President Biden signaled Thursday that he will agree to leave some U.S. forces in Afghanistan past a May 1 deadline for withdrawal, but said he “can’t picture” U.S. troops still on the job there next year.

Biden cited the logistical challenge of quickly removing U.S. and allied forces this spring but indicated that he contemplated only a short delay in ending the deployment of American battlefield forces after nearly two decades of war.

“We will leave, but the question is when we leave,” Biden said during a news conference at the White House.

Asked whether he expected U.S. forces to still be there next year, Biden replied that he “can’t picture that being the case.”

The administration had already signaled that it would probably miss the deadline set by the Trump administration during historic negotiations with the Taliban insurgent group. The planned withdrawal has been on hold while the Biden administration examined terms of the 2020 agreement and considered whether to fully honor the deal.

“The answer is that it’s going to be hard to meet the May 1 deadline; just in terms of tactical reasons, it’s hard to get those troops out,” Biden said in response to a question about the deadline. “If we leave, we’re going to do so in a safe and orderly way,” and in cooperation with allies that also have forces in Afghanistan, Biden said.

Biden did not address whether he wants to replace the U.S. military deployment with a small contingent of counterterrorism forces as has been recommended by some military leaders. To do so would violate the Taliban’s agreement with the United States, but a delay in withdrawing existing forces could provide a window to negotiate.

The Biden administration is seeking a power-sharing deal between the Taliban and the elected government in Kabul.

The Taliban has demanded the withdrawal of all foreign forces and warned of a “reaction” if Biden does not fulfill the May 1 agreement.

About 2,500 U.S. troops remain in Afghanistan, according to the Pentagon, with several hundred more deployed on a short-term basis.

At the height of the war in 2010, the United States had more than 100,000 troops spread across the country, many in combat daily. More than 2,300 U.S. troops have been killed in Afghanistan since U.S. forces drove the Taliban from power in a war launched after al-Qaeda’s September 2001 terrorist attacks on the United States.

Rep. Adam Smith (D-Wash.), the chairman of the House Armed Services Committee, said Wednesday that the administration wanted to explore a new understanding with the insurgent group that would allow the counterterror force to stay. Smith also said during a “Foreign Policy” magazine forum that such an agreement may be impossible.

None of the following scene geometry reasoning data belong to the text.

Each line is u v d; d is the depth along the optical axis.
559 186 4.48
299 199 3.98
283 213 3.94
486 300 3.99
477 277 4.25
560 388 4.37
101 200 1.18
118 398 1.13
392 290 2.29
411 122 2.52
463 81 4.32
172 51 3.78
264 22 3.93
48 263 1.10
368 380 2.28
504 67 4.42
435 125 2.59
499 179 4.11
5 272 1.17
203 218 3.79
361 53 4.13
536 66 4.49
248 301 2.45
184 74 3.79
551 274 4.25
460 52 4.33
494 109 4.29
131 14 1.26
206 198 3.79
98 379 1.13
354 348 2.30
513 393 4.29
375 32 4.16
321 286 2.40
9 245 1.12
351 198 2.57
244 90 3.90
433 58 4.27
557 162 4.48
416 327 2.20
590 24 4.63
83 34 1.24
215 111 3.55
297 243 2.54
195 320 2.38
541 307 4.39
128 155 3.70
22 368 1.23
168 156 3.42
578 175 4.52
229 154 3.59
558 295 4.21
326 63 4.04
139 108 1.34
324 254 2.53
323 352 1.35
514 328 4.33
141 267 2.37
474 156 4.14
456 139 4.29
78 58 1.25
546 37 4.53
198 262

As a presidential candidate, Biden pledged to end America’s longest war and wrote that it was past time for U.S. forces to depart. Secretary of State Antony Blinken has said that the United States would probably not start what became the Afghan war if faced with the same choices today, but he like other U.S. officials has also said that the country cannot be allowed to again become a lawless haven for terrorists.

Donald Trump came closer to ending the war than his predecessors, arguing that U.S. forces were being used as little more than police officers and construction crews.

Biden appeared to criticize the peace agreement Trump oversaw, which was brokered over objections from the U.S.-backed government in Kabul, but not the underlying decision to end the U.S. military deployment.

“It is not my intention to stay there for a long time. But the question is how and on what circumstances do we meet that agreement that was made by President Trump to leave under a deal that looks like it’s not being able to be worked out to begin with?” Biden said. “How’s that done? But we are not staying a long time.”

Turkey announced last week that it will host a peace summit in April that was requested by the Biden administration in an effort to jump-start negotiations between the Afghan government and the Taliban.

The deal the Trump administration negotiated last year did not require the Taliban to reach a peace accord with the Afghan government first, angering the elected civilian government.

Defense Secretary Lloyd Austin visited Afghanistan last weekend, becoming the first senior Biden administration official to do so.

Austin told reporters traveling with him in Kabul that senior U.S. officials want to see “a responsible end to this conflict” and “a transition to something else” after nearly 20 years of war.

“There’s always going to be concerns about things one way or the other, but I think there is a lot of energy focused on doing what is necessary to bring about a responsible end and a negotiated settlement to the war,” Austin said Sunday.